■ Passage shown
......

# Grid.gg Esports Match Prediction Pipeline
This notebook implements a machine learning pipeline for predicting esports match outcomes using the Grid.gg API data. The pipeline includes data cleaning, data preprocessing, feature engineering, model training, and evaluation components.

## Pipeline Structure
The pipeline is organized into the following main sections:
1. Data Collection and Cleaning
    - Reading in combined_player_stats_20241117_1343.csv
    - Handling missing values and outliers

2. Feature Engineering

3. Model Development and Evaluation
Three models will be developed and compared:

 - Neural Network: Designed for complex pattern recognition in player performance
 - XGBoost: Proven effectiveness in similar prediction tasks historically with our data and within Shaynes models
 - [Additional Model TBD]: To be selected based on feature characteristics and data structure

4. Model Optimization Possibilities 
    - Hyperparameter tuning
    - Feature importance analysis
    - Performance validation
    - Cross-validation strategies

## Data Cleaning and Preprocessing

### Data Loading and Initial Assessment
- Loading data from 'combined_player_stats_20241117_1343.csv'
- Initial examination of data structure and completeness
- Documentation of current data shape and basic statistics

### Data Quality Issues to Address

1. Known Invalid Records
    - Identification and removal of ~55 batches of players with all zero statistics
    - Documentation of removed records for future data collection improvement

2. Partial Zero Statistics
    - Analysis of players with some zero statistics but otherwise valid data
    - Determination of valid zero values vs. missing/error data
    - Strategy for handling partially complete player records

3. Team Information Linking
    - Assessment of available team information
    - Preparation for linking player statistics with match results
    - Identification of any missing team affiliations

In [None]:
# Imports
import pandas as pd
import numpy as np
import os
import matplotlib.pyplot as plt
import seaborn as sns

......

■ List of tasks
**a)** Translate this sentence from the notebook description into Spanish: "The pipeline includes data cleaning, data preprocessing, feature engineering, model training, and evaluation components."
**b)** Reproduce word for word the stretch of the notebook description from "# Grid.gg Esports" through "and evaluation components.".
Work only from the notebook description; the entries are not needed.

(Stored data entries)
......

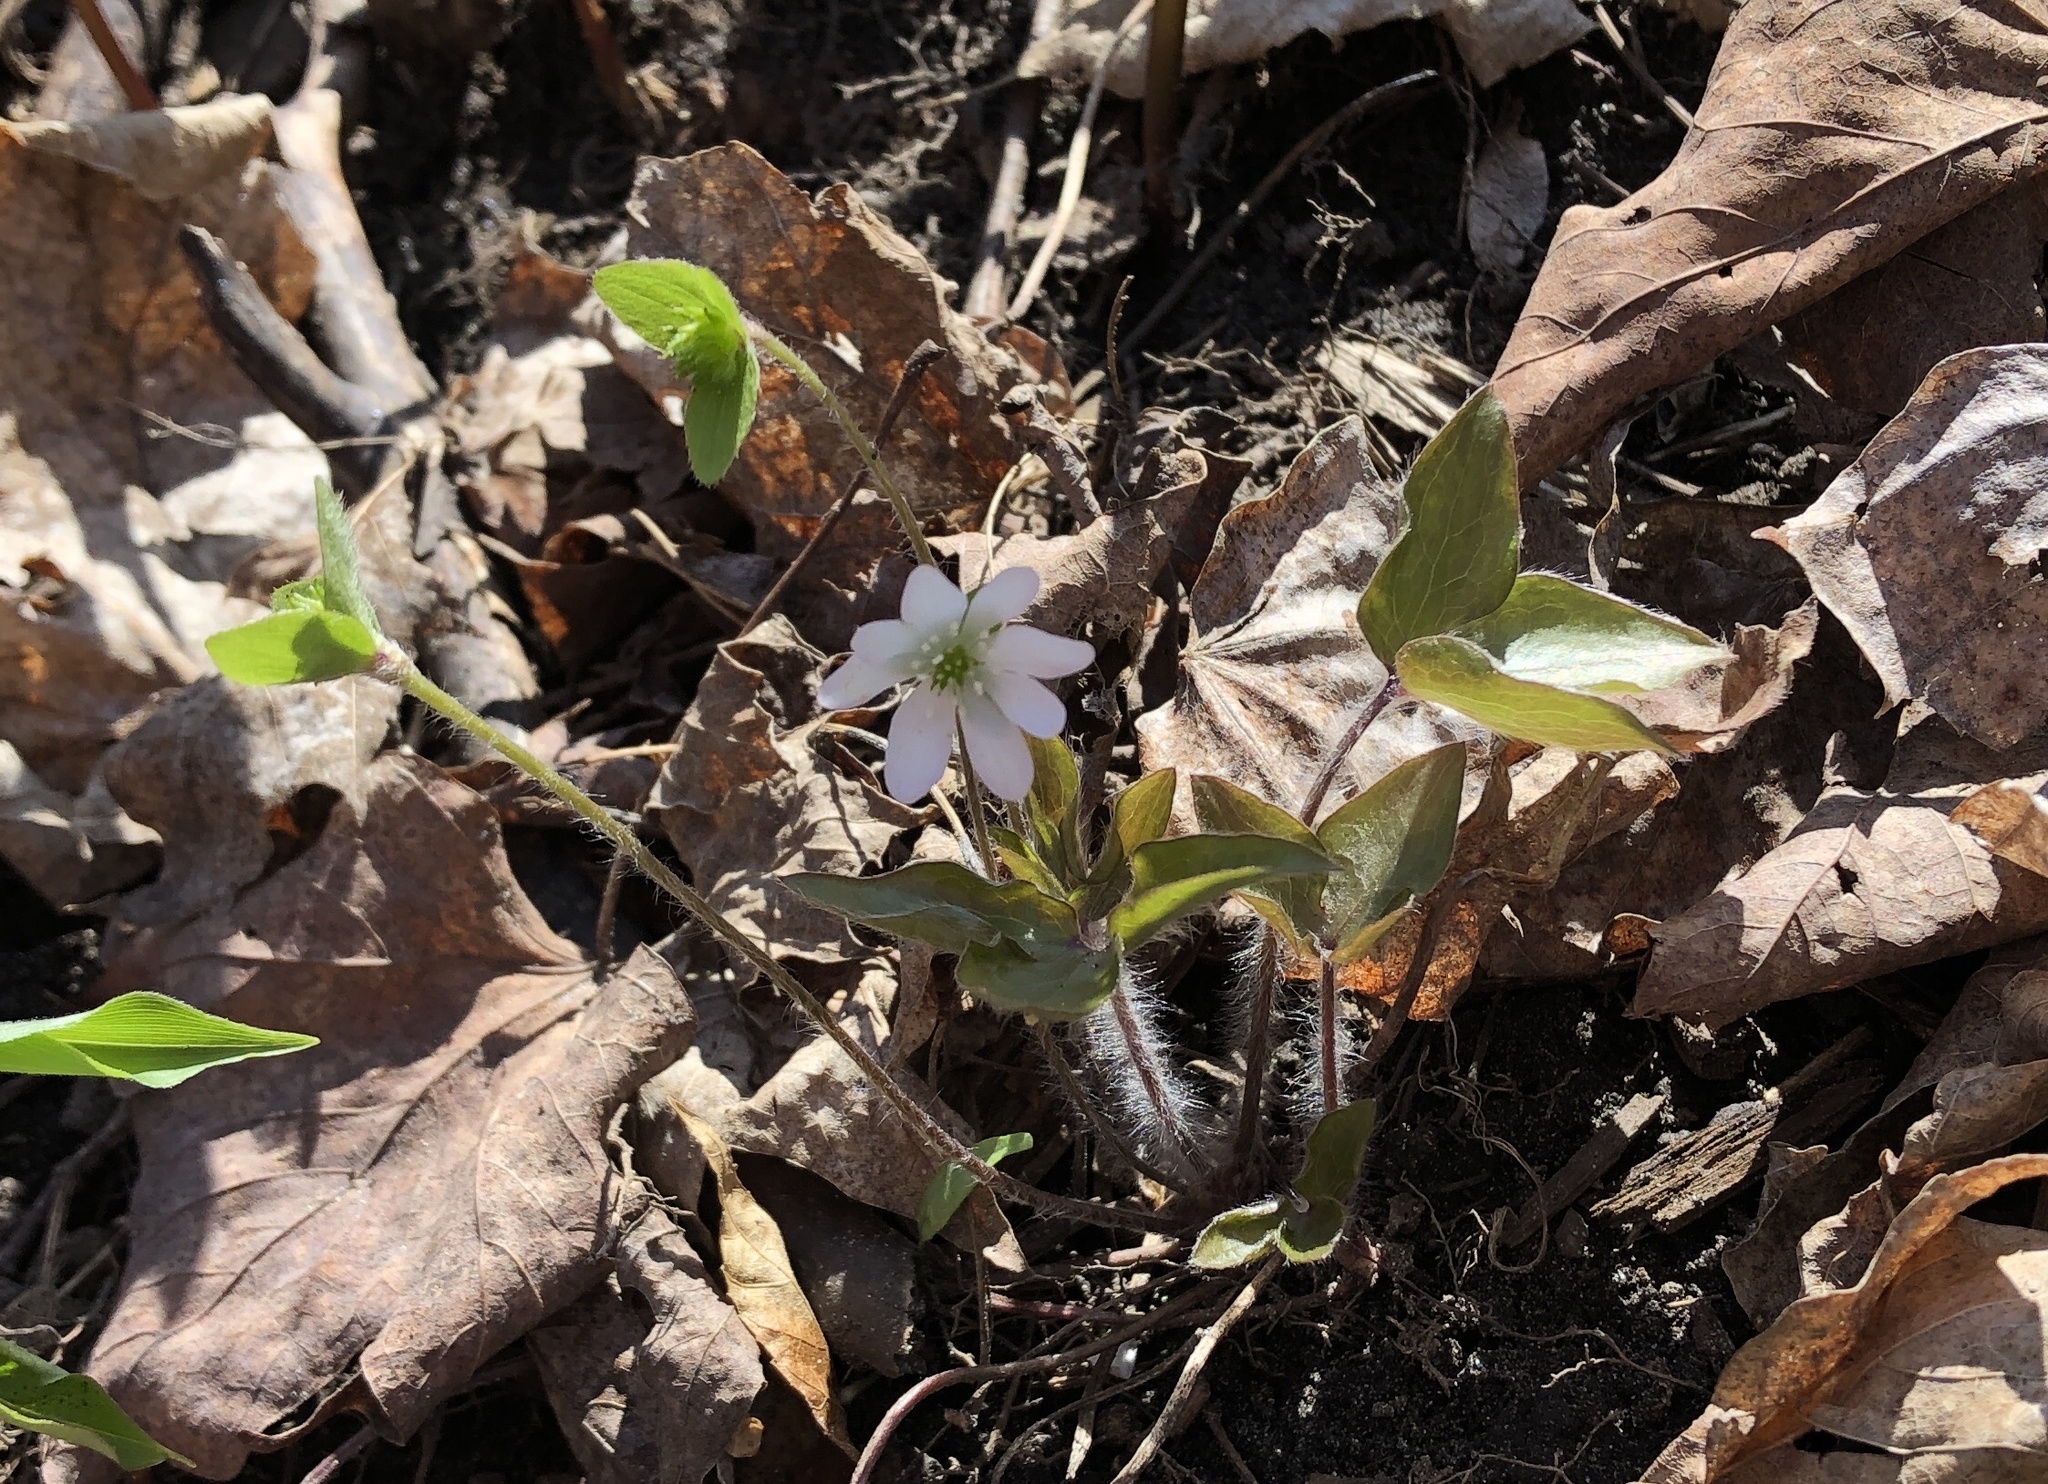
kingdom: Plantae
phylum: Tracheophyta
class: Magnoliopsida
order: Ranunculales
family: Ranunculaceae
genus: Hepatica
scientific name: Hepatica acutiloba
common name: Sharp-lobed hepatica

......

■ Full solutions
**a)** La canalización incluye componentes de limpieza de datos, preprocesamiento de datos, ingeniería de características, entrenamiento de modelos y evaluación.

**b)**
# Grid.gg Esports Match Prediction Pipeline
This notebook implements a machine learning pipeline for predicting esports match outcomes using the Grid.gg API data. The pipeline includes data cleaning, data preprocessing, feature engineering, model training, and evaluation components.